The pity is that their intellectual vigour goes hand in hand with the party apparatchiks' addiction to the vulgarity of hatreds. The Tripura triumph was followed by violence of a kind that turned triumph into shame. Mobs attacked not just CPM offices, but also colleges, houses, villages, markets and areas considered Leftist. The wrecking of Lenin statues led to an avalanche of chain reactions with statues of Periyar, Syama Prasad Mookerjee, Ambedkar and even Gandhi getting vandalised. The world must be laughing at our “democracy”.

The mentality that condones criminality in the name of patriotism is dangerous. H. Raja symbolised this. This BJP leader in Chennai is good at discrediting the BJP with asinine comments. True to form, he said that the fate that overtook the Lenin statues must now overtake Periyar statues in the South. In that one stroke, the BJP lost whatever ground it gained by taming the AIADMK. For Periyar, with all his weaknesses, was a visionary who enthroned rationalism in public life, gave meaning to the Dravidian ethos and put self-respect above Brahmin hegemony. Even his critics respect Periyar. Raja will not understand the nuances of such things. Small minds with big mouths never do.

Note also that neither the statue desecration spree nor the Tripura violence stopped after the Prime Minister's “strong” criticism of them. Like lynchings in UP and Gujarat, the BJP's communal extremism has a momentum of its own, beyond the control of even the Prime Minister. For that reason, the North-East is going to be restive and violence-prone in the days ahead.

In Meghalaya, for example, Chief Minister Conrad Sangma plans to lead a “secular” government with the BJP's collaboration when the BJP does not even accept the word secula-rism; it only recognises “pseudo-secularism”. Conrad is in for surprises.

And in Nagaland? Remember BJP leader Kiren Rijiju attacking his Cabinet colleague Mukhtar Abbas Naqvi over the right to eat beef? During the campaign the BJP uttered not a word about Nagaland's food habits or religion. But the campaigning BJP and the power-wielding BJP are separate entities. It is a certainty that there will be ghar wapsi efforts now in the beef-eating Christian-majority State. How will this affect a State already in the grip of insurgency and armed political groupings?

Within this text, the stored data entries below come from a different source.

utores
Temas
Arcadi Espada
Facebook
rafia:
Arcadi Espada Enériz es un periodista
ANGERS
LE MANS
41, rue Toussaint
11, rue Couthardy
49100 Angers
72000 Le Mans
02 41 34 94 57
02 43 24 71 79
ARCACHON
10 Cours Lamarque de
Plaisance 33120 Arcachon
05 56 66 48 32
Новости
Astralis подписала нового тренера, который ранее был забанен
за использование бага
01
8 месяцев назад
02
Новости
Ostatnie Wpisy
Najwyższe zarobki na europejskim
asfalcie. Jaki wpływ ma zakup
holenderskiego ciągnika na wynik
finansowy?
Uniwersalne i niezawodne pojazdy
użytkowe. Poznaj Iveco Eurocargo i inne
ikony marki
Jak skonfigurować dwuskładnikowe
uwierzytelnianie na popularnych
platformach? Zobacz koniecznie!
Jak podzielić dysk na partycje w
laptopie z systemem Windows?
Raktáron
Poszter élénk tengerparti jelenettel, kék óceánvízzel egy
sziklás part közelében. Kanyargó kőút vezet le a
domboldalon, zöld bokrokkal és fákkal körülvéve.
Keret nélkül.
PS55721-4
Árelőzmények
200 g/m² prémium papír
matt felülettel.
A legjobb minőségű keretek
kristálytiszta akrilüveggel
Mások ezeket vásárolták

Continuing minority bashing shows that the BJP takes it as normal under its rule. Just last week Roshanbiwi in Gujarat's Gandhinagar district had her thumb, index finger and middle finger chopped off by the Bajrang Dal rowdies.

The reason: She had disobeyed the gang's order to remain indoors when they were celebrating the anniversary of the Babri Masjid demolition.

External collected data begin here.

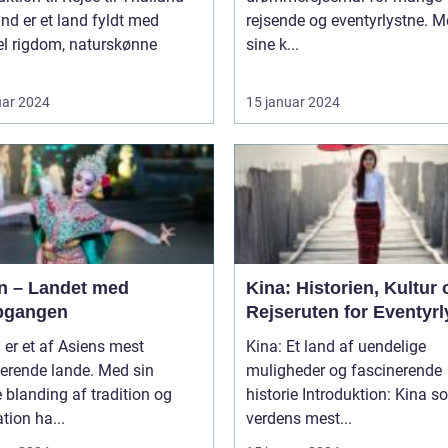
nd er et land fyldt med
rejsende og eventyrlystne. 
el rigdom, naturskønne
sine k...
uar 2024
15 januar 2024
n – Landet med
Kina: Historien, Kultur 
pgangen
Rejseruten for Eventyrl
er et af Asiens mest
Kina: Et land af uendelige
erende lande. Med sin
muligheder og fascinerende
 blanding af tradition og
historie Introduktion: Kina som
tion ha...
verdens mest...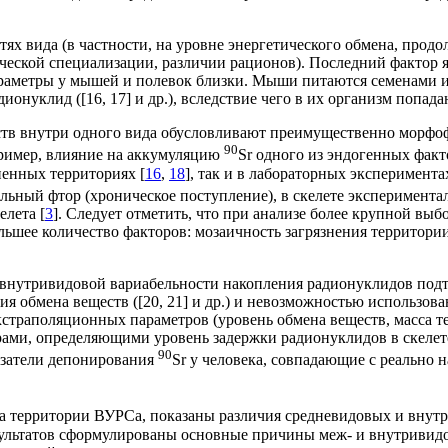
ях вида (в частности, на уровне энергетического обмена, прод
гической специализации, различии рационов). Последний фактор
араметры у мышей и полевок близки. Мыши питаются семенами 
ионуклид ([16, 17] и др.), вследствие чего в их организм попа
в внутри одного вида обусловливают преимущественно морфофи
90
пример, влияние на аккумуляцию
Sr одного из эндогенных факт
ненных территориях [
16
,
18
], так и в лабораторных экспериментах
бильный фтор (хроническое поступление), в скелете эксперимен
лета [
3
]. Следует отметить, что при анализе более крупной вы
ольшее количество факторов: мозаичность загрязнения территори
 внутривидовой вариабельности накопления радионуклидов под
я обмена веществ ([20, 21] и др.) и невозможностью использова
экстраполяционных параметров (уровень обмена веществ, масса т
рами, определяющими уровень задержки радионуклидов в скелете
90
азатели депонирования
Sr у человека, совпадающие с реально
на территории ВУРСа, показаны различия средневидовых и вну
зультатов сформулированы основные причины меж- и внутривид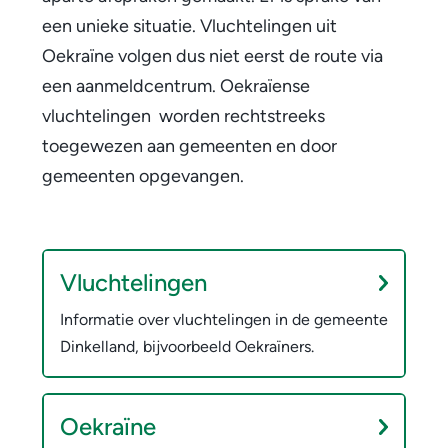
a
een unieke situatie. Vluchtelingen uit
s
Oekraïne volgen dus niet eerst de route via
i
een aanmeldcentrum. Oekraïense
vluchtelingen worden rechtstreeks
e
toegewezen aan gemeenten en door
l
gemeenten opgevangen.
z
o
V
l
e
Vluchtelingen
u
k
Informatie over vluchtelingen in de gemeente
c
Dinkelland, bijvoorbeeld Oekraïners.
e
h
r
t
e
Oekraïne
e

The late Christopher Hitchens, disgusted by the Iranian fatwa-givers' hunt of his friend Salman Rushdie, summed up the malady of intolerance in two words: “Religion Kills”. The Ayatollah's call for murder was at last a religious edict based on religious beliefs. In India it isn't even that. It is merely the misuse of religion for selfish political gains. It is not Hinduism at all. It is a convoluted version called Hindutva.

So what are our tomorrows going to be? Will we have to say with King Lear: “We have seen the best of our time: machinations, hollowness, treachery and all ruinous disorder, follow us disquietly to our graves”? Or, will this too pass and sanathana dharma survive unscathed?